Tuesday, March 5, 2013

Customized

I'm not one for keeping a steady pace.  I like a lot of coffee, then no coffee.  Stay up late working, then a few days off.  Last week I got my fill of resting during a little sickness that put me to sleep for 2 days.  Sleep and TV.  No printing, no writing or reading.  I didn't even make my own cup of tea.  Now I am not 100 percent but at least I can stay awake long enough to go to work and cook my own dinner.


A few weeks ago I printed these fun stationery cards for a postcard subscriber.  She let me have free reign with the design and they were fun to print.  I posted partial pictures of the cards, but here they are in full, with the address obscured for privacy.



New postcards are in the mail. I ordered these nerdy poet stamps a few weeks ago and finally the chance to use them.  I have been printing at home on Ben's Vandercook, for the postcards which has been working out wonderfully.  Lucky lucky me.

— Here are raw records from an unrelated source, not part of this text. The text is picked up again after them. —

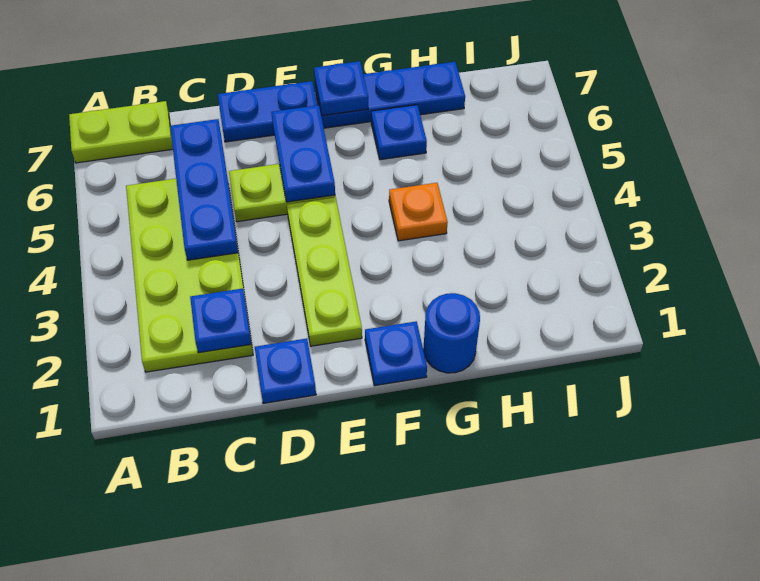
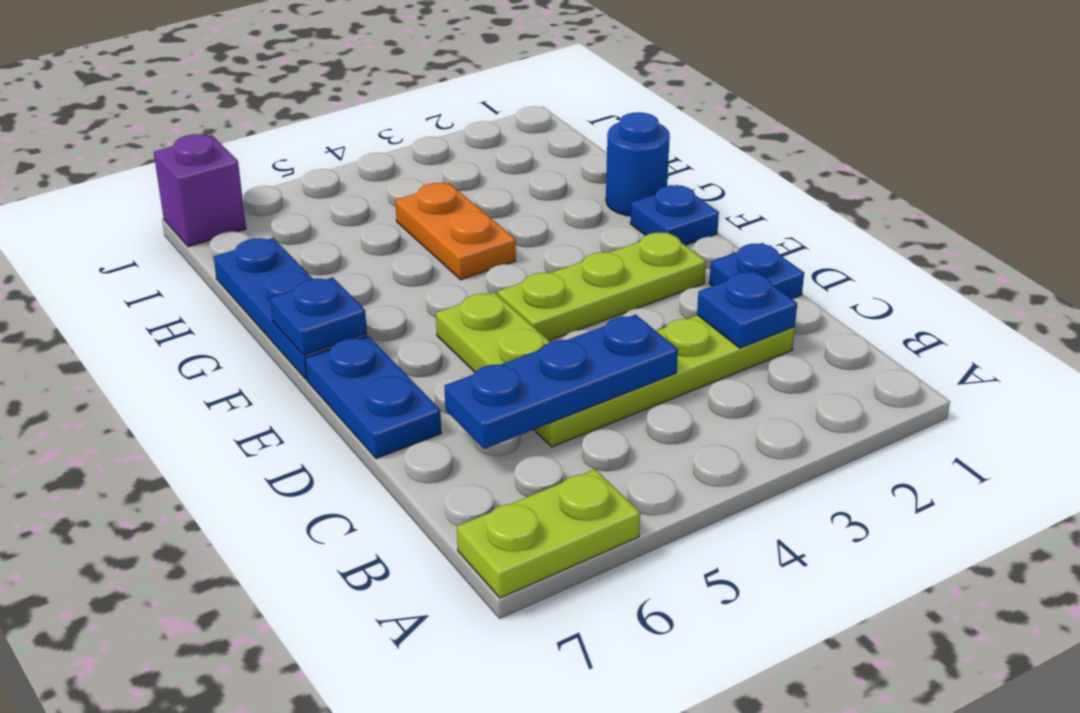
lime 1x2 plate [69,101,173,163] -> lime 1x2 plate turned to [457,469,640,598]
lime 2x4 plate [126,178,253,372] -> lime 1x4 plate [534,315,795,447]
blue 1x2 plate [271,105,335,202] -> none
orange 1x1 plate [389,183,448,241] -> orange 1x2 plate [395,183,516,280]
blue 1x1 plate [371,105,427,160] -> none
none -> purple 1x1 brick [154,134,246,247]

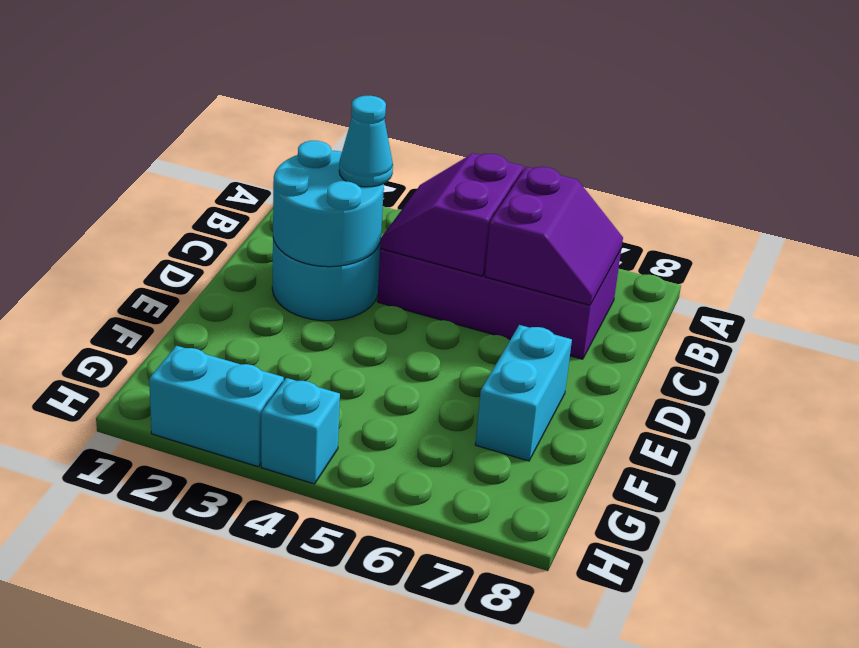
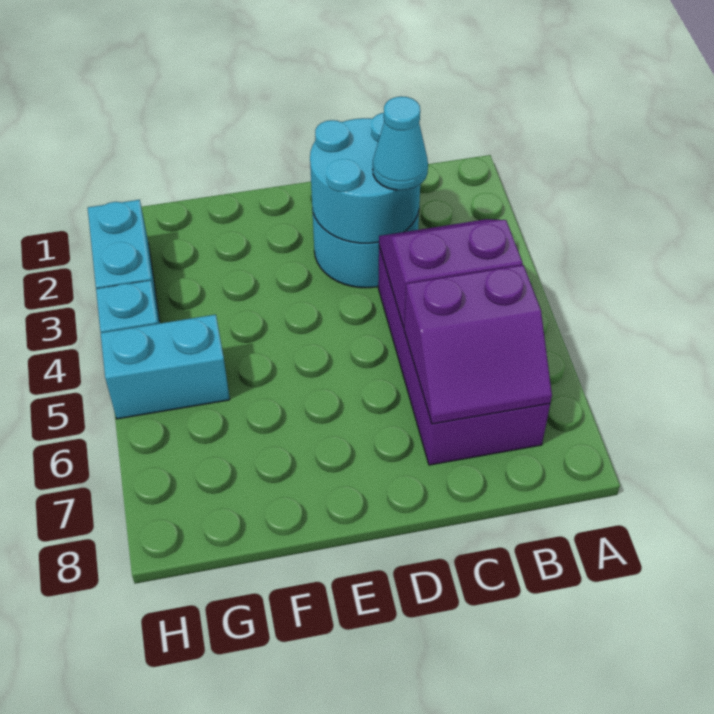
cyan 1x2 brick [475,325,572,461] -> cyan 1x2 brick moved to [101,315,230,419]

Sundays are usually for printing but this weekend I made this tiny book instead.  Oh sweet procrastination!  I haven't decided yet if I will sell it on etsy or keep it for notes.  It is the first book I have made with some of the paper I brought back from Italy.  Six months of saving scraps and tickets and take-out bags are collected in a shoebox.  Honestly I thought there was more.  I need a new journal so I suspect you will be seeing it soon.